Edu-Cash-In
There has been a phenomenal growth in the education
sector in terms of business but the real motive behind is long lost. Inspired
by the latest trend, the term ‘Edu-Cash-in’ is coined. If its education, its
cash!
Schools, colleges have minted money, and analysts call it
the best bet over the next two decades. Let’s see how it all fell in place.
Economy grows, companies require good people to work, with adequate skills, now
here the passion to learn is taken over by the sheer goal of acquiring skills
for ‘money’ (pay). The government is falling short of time, so private players
cash-in the opportunity and there you find yourself in the education revolution
of high tech gadgets and swanky classrooms, off course all that comes with a
hefty price. Simple economics isn't it?
To add a little flavour government decides to increase the
demand of education by keeping the reservation system intact, and hence the
problem of wrong people in the right place arises, now the right person when in
the wrong place also losses the passion to learn and indulges in the quest to
get back what he/she has paid (invested).
So you say we have narrowed it down to, two simple
aspects-
·
Passion/ Motive (Money)
·
Right person/Wrong Place
Education trusts enjoy tax benefits, hence the rich have
a good opportunity to put in their black money, but it isn’t wrong if its social
service, but to gain more black money from the existing black money, makes it a
goldmine! Wow!
Education and learning were synonymous some time during
the Ramayana, which we only remember seeing in DD (Doordarshan). Cash gives it
a new meaning all together, you teach for money we learn for money! Isn’t it
amazing, how money can corrupt something as pure as education. Now there is no
learning its education. Has anybody ever asked you, what have you learned in
life? Nah! All we hear is, what are your academic credentials? True isn’t it?
Now when you move out to the corporate or the so called
outside world to earn your daily bread, you have learnt a few extraordinary
skills like sucking up to people, portraying everything you don’t know.

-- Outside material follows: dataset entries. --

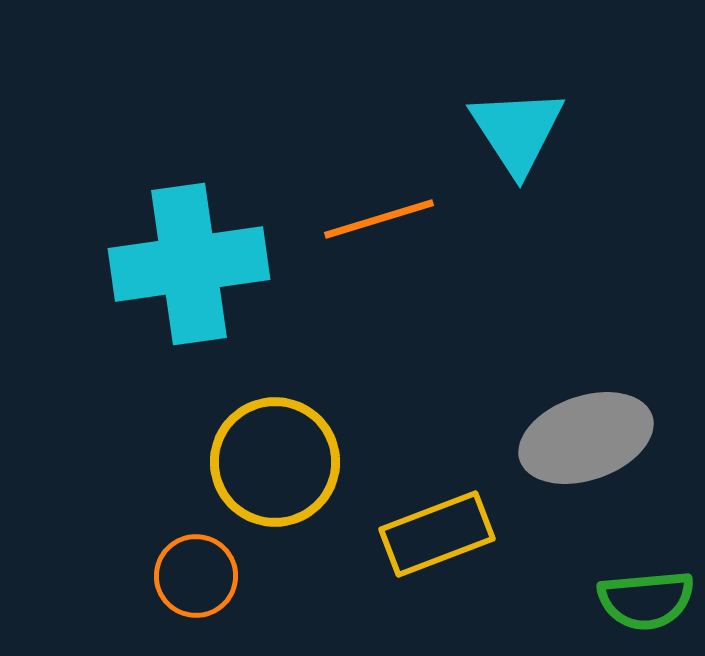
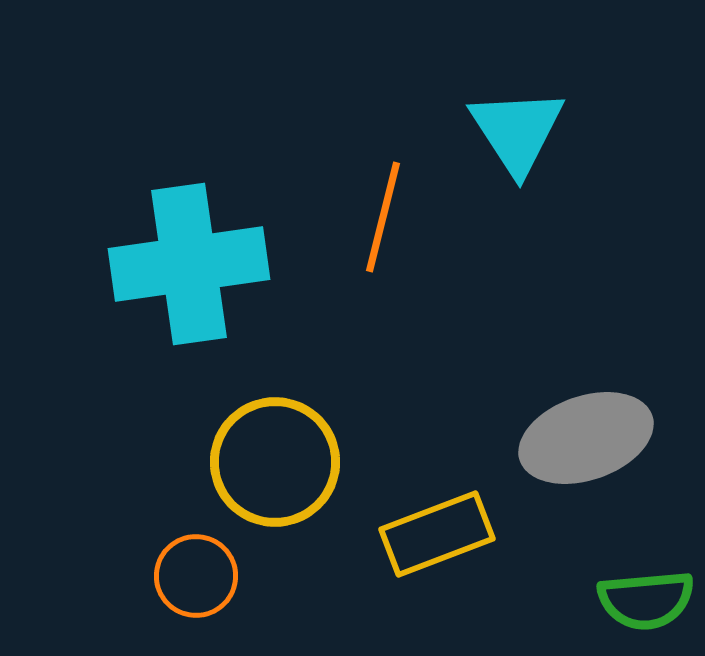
orange line: moved 4 px right, 2 px up; rotated 59 degrees counterclockwise
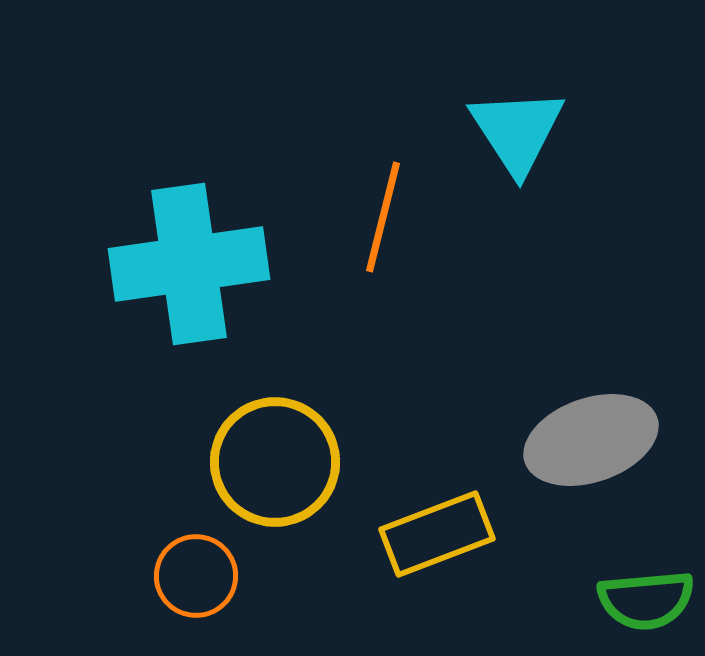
gray ellipse: moved 5 px right, 2 px down
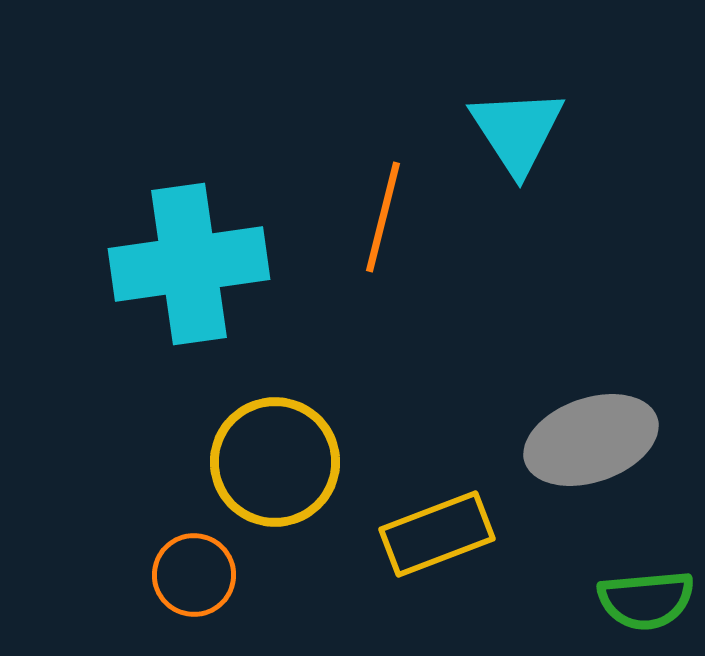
orange circle: moved 2 px left, 1 px up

Strange we enter to learn, curiosity, the ability to ask
questions, the ability to be able to reason things with logic, the skill to
accept that we don’t know so many things, and the simple yet complicated art of
accepting. In the end we have given exams scored marks and learnt the opposite
of what we were supposed to learn.
Once while sitting on a journey after my graduation,
pondering on aspects of life and its reason, I coined a line which said, “The world
doesn’t belong to the pessimist or the optimist it belongs to the opportunists.”
Education as we knew rests in pieces and is now “Edu-Cash-In”.